This cube craft paper toy is J Dilla (aka Jay Dee, real name James Dewitt Yancey), an American record producer who emerged from the mid-1990s underground hip hop scene in Detroit, Michigan, the paper craft was created by robeast. According to his obituary at NPR.org, he "was one of the music industry's most influential hip-hop artists, working for big-name acts like A Tribe Called Quest, De La Soul, Busta Rhymes and Common."
Renowned producer Pete Rock placed J Dilla on his list of the top five producers of all time, while the editors of About.com ranked him #15 on their list of the Top 50 Hip-Hop Producers. Andy Kellman of Allmusic stated that - by 2004, after being active for well over a decade as a producer - J Dilla had accomplished enough to be considered "an all-time great." J Dilla made the "Elite 8" in the search for The Greatest Hip-Hop Producer of All Time by Vibe. Also, The Source placed him on its list of the 20 greatest producers in the magazine's twenty-year history.
Yancey's career began slowly. He has now become highly regarded, most notably for the production of critically acclaimed albums by Ghostface Killah, Raekwon, Common, Busta Rhymes, A Tribe Called Quest, The Pharcyde, and Erykah Badu. He was a member of Slum Village and produced their acclaimed debut album Fan-Tas-Tic and their follow-up Fantastic, Vol. 2.
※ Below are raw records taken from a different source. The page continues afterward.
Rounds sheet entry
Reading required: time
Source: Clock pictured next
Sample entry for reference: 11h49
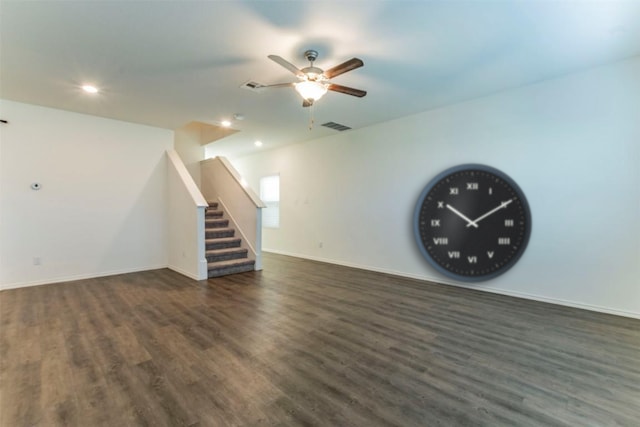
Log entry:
10h10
In the early 2000s, Yancey's career as a solo artist began to improve; A solo album Welcome 2 Detroit was followed by a collaborative album with California producer Madlib, Champion Sound, which catalyzed the careers of both artists. Just as his music was becoming increasingly popular, Yancey died in 2006 of the blood disease TTP.
Following J Dilla's death, the hip hop community became centered upon his music and image. Many of the artists with whom Yancey worked and performed recorded tributes, and a large group of followers voiced their support for the late musician. Yancey's music experienced a rebirth as the producer gained many times more listeners than he had during his life, partly due to media exposure. Though several posthumous albums have been released and others are planned, the amount of unreleased recordings by the producer remain somewhat undetermined. Yancey's estate has also been controverted.